**PASSAGE TO READ**

• • • •

2007-12-14 09:52:25 · 18 answers · asked by Anonymous in Family & Relationships Marriage & Divorce

18 answers

Answer to your problem is grandparents, they are great for looking after our kids and we at least once a week get to go out [mostly together but sometimes its nice to have time away too].

2007-12-15 09:25:38 · answer #1 · answered by Men are good too...... 3 · 0 0

He went out to the pub once? I don't think you should be angry with him. If he does it several times a week while neglecting you and the kids, then there's a good reason for you to be upset. If you are THAT stressed out and frustrated at being a mom - why in the heck did you have three kids to begin with? One would have been plenty enough! I can't imagine it was solely your partner's decision to have all these children. If you don't feel the division of parenting duties in your family is fair, bring it up with your partner and talk it over - don't just "get angry". This is something both of you need to be involved in resolving. Meanwhile, please make sure to use birth control, or you will end up with even more work on your hands.

2007-12-14 18:01:30 · answer #2 · answered by Sandy Ego 7 · 2 0

Everybody needs time to chill with friends. Even you. Try asking him to stay and watch the kids while you have some time do what you want to do. Even if you don't have family around to watch your kids, get a babysitter. Having kids can be very stressful. If he spends 20-30 dollars drinking with his friends then you take 20-30 dollars and get a babysitter for a few hours. Raising children is the hardest job in the world and everybody needs a break. Maybe get a sitter and the 2 of you go out. Don't loose your relationship because you have children. If you get angry about this then its going to push him away and things can get out of control. Really all you want is time with your hubby and family and some "me time". Make a chart where each of you have time to do what just you want to do and then time you spend with the kids and then alone time with just the 2 of you.

2007-12-14 18:44:59 · answer #3 · answered by ilovedthe70s 2 · 0 0

Well....I understand you must be very stressed, since taking care of 3 kids is a lot of work.....but the fact is you are the mom...and they need you!

Try talking to your husband without yelling. Tell him how you feel and tell him you need some "me" time too. You are a person, a woman, and you need time off from being a mom all the time.

Don't say things like: "You are such an insensitive idiot!"

Instead, tell him something like: "Honey, I know you work hard and need a break occasionally...So do I ! Please help me and we'll all be happier!" Hopefully he will see the point and do something about it.
Consider having a relative baby sit once a week so you two can go out and have some couple-time.
Good luck.

2007-12-14 18:00:24 · answer #4 · answered by Nena S 6 · 1 0

Don't worry about whether or not you have a 'right' to be angry. You ARE angry. Everyone is entitled to their emotions. Tell him how frustrated you feel stuck at home with the kids. Maybe he doesn't realize that him going to the pub would make you so angry. Tell him you want to go out with him and set up a date night. Get a sitter.

• • • •

Extracted data entries
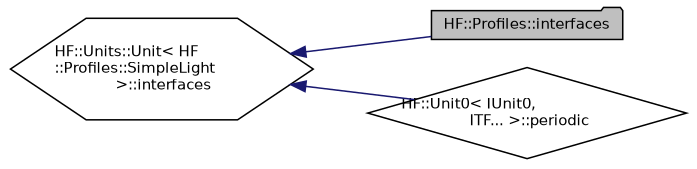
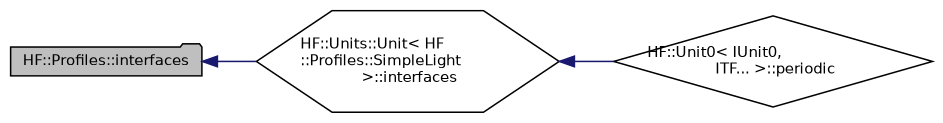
  digraph {
    rankdir=LR
    node [color=black fillcolor=white fontname=Helvetica fontsize=10 style=filled]
    edge [color=midnightblue dir=back fontname=Helvetica fontsize=10 labelfontname=Helvetica labelfontsize=10 style=solid]
    n1 [fillcolor=grey75 fontcolor=black height=0.2 label="HF::Profiles::interfaces" shape=folder width=0.4]
    n2 [height=0.2 label="HF::Units::Unit\< HF\l::Profiles::SimpleLight\l \>::interfaces" shape=hexagon width=0.4]
    n3 [height=0.2 label="HF::Unit0\< IUnit0,\l ITF... \>::periodic" shape=diamond width=0.4]
-   n2 -> n1
+   n1 -> n2
    n2 -> n3
  }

• • • •

**STATED TASK A**
In the advice thread, how much money does the third answer suggest setting aside for a babysitter?
**STATED TASK B**
Pick up the advice thread after its last sentence and continue it.

**RESULT A**
The same 20 to 30 dollars he spends drinking with his friends.

**RESULT B**
2007-12-14 18:01:13 · answer #5 · answered by Morley 5 · 1 0

well girl, if it's a once in a blue moon thing, like maybe for you once a month (some guys go once a week, but chicks with their kids this may not be good thing to go this often)...but otherwise, he probably still wants to break away sometime, which can be good, as long as he's still finding his bliss at home and not getting carried away going out too much.

It'd be nice if you hired a babysitter, even once a month, and took a romantic date night somewhere. Sometimes marriages get a little crazy when you foget the carefree dating times.

2007-12-14 18:43:03 · answer #6 · answered by Jack Bent 4 · 0 0

You should have time for yourself as well...Hire a babysitter if possible. I can understand why you are angry but you do EACH need time apart from eachother sometimes to let loose a little with friends. Hire a babysitter or have him take care of the kids & treat yourself to a pedi&mani maybe even a massage you will feel better!

2007-12-14 18:06:10 · answer #7 · answered by domo79 3 · 0 0

did he call you before he made plans to go? he should understand that you need a break sometimes too. explain to him that you are in this together and that he needs to take a more active role in the relationship. also explain to him that just like he needs a break sometimes, you do also.
and if he does not take a child with him when he goes, then you should not have to either.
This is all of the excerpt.